Of course, these credit card issuers target individuals with poor credit in general, not just those with bankruptcies – but for the purpose of this article, we will use the term “bankruptcy credit card”.
Most of the bankruptcy credit cards you see advertised are secured credit cards. If you are not familiar with a secured credit card, it’s “secured” by a special savings account you establish with the issuing bank which acts as collateral for the line of credit you receive with the bankruptcy credit card.
So how do you go about choosing a “secured” bankruptcy credit card? The first step is to come up with a list of criteria. In After Bankruptcy Credit Solutions I cover eight criteria you can use. When I apply the eight criteria, only a handful of bankruptcy credit cards are left – so it narrows it down to the better ones quickly.
There’s not enough space here to cover all eight of the criteria I use when selecting a bankruptcy credit card, so let’s focus on a few of them as a starting point:
1. Has Reasonable fees
What’s reasonable?

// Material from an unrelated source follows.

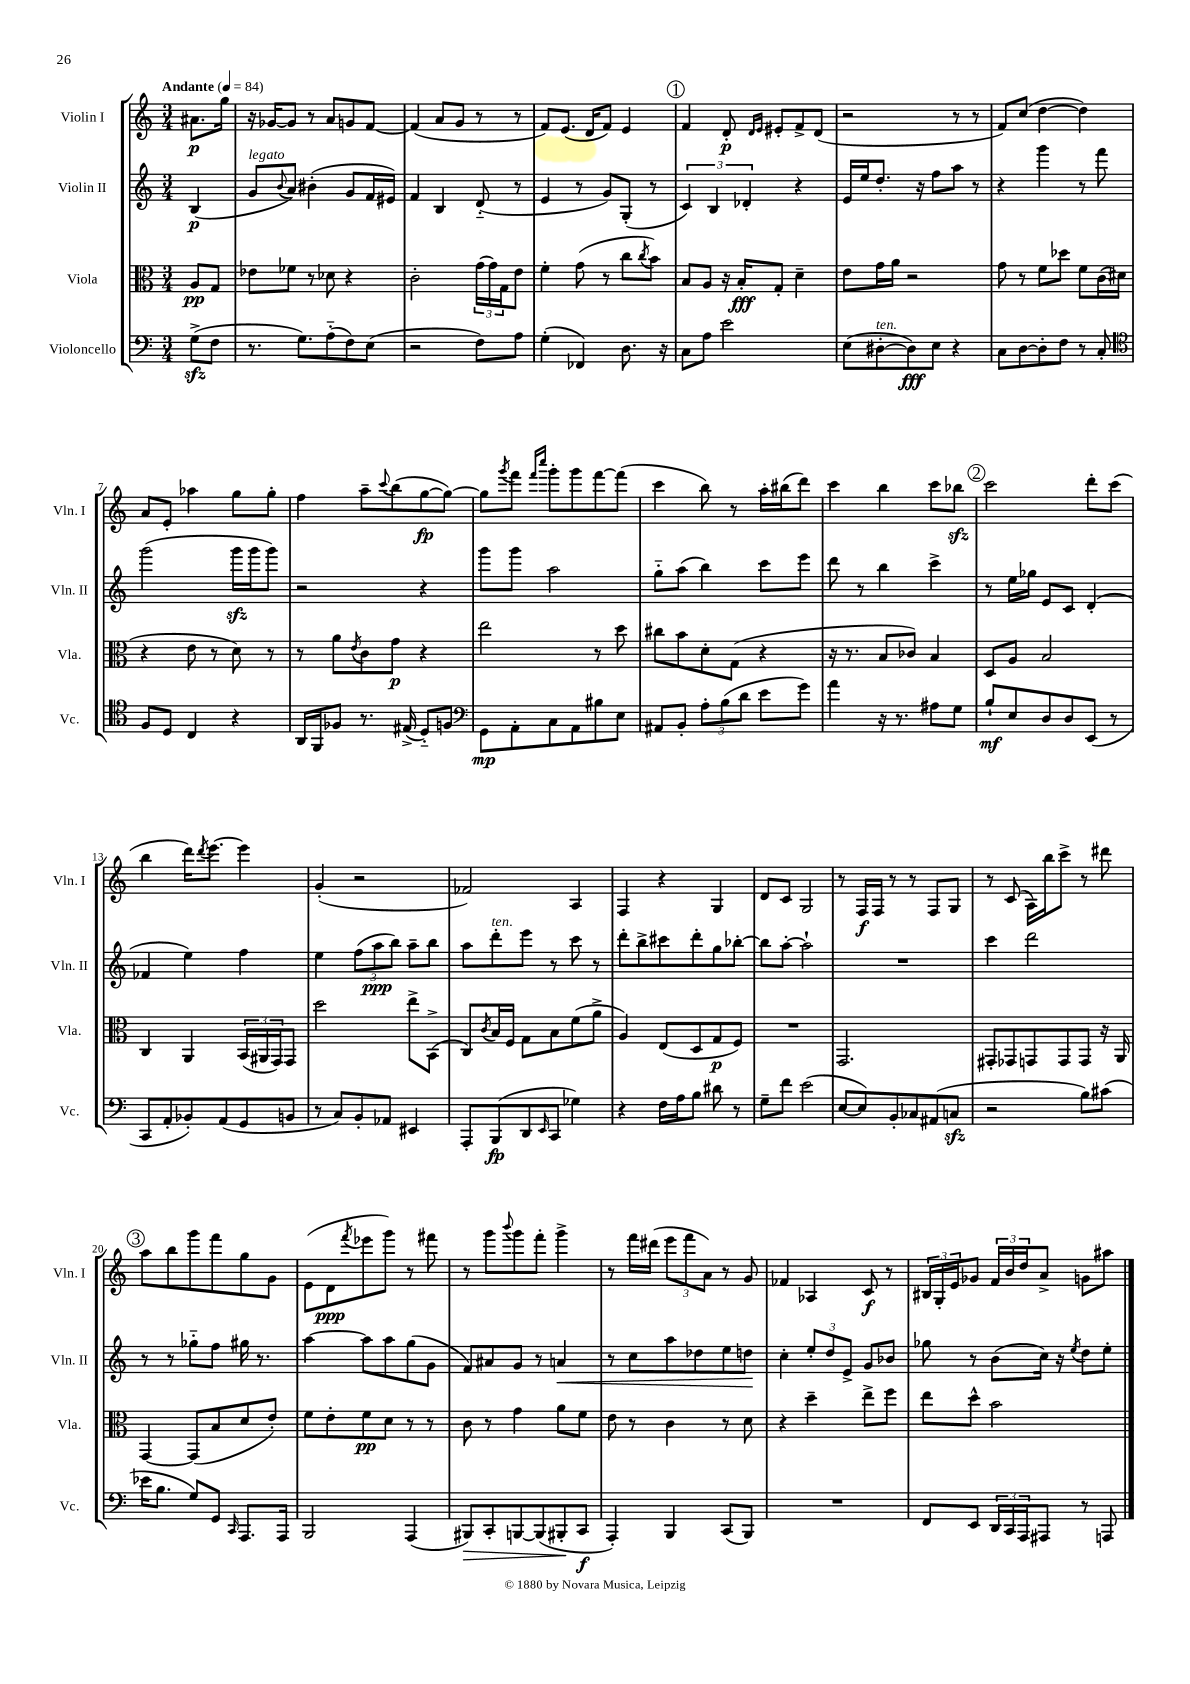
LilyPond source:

Well, while researching some bankruptcy credit card issuers I came across one that charged a $120 application fee. Compare this to a number of others that charge no application fee at all! But that’s only part of the picture –you also want to make sure the bankruptcy credit card issuer offers an interest rate that is competitive with other issuers. This where comparison shopping, and making sure you are aware of every fee the card issuer charges, is critical.
2. Reports to the major credit reporting agencies
This is very important – if you want to rebuild your credit history, make sure the issuer of the bankruptcy credit card reports to the major credit reporting agencies: Experian, Equifax, and Trans Union. You also want to make sure the information is reported a certain way – in After Bankruptcy Credit Solutions, I go into detail on this.
3. Reports credit limits
Why is this important? If the bankruptcy credit card issuer does not report your credit limit, this could lower your credit score with some credit scoring models because they may automatically assume you are at your limit – even if you are using only 10% of the available credit line.
We’ve only touched on three of the eight criteria I cover in After Bankruptcy Credit Solutions. But, at the very least, it should give you a starting point when it comes to choosing a bankruptcy credit card.
Copyright © 2006 Innovative Solutions Publishing, Inc. All rights reserved.
The company and product/service names referenced in this article are the trademarks, registered trademarks or service marks of their respective owners. None of the owners have sponsored or endorsed this article.
DISCLAIMER:
This information is designed to provide only a general overview of the subject matter herein.
This information is provided with the understanding that neither the publisher nor author is engaged in rendering legal, accounting or other professional advice. If legal or other expert assistance is required, the services of a professional should be sought.
Neither the publisher nor author shall be liable for any loss or damages, including but not limited to special, consequential, incidental or other damages, caused by the information contained herein.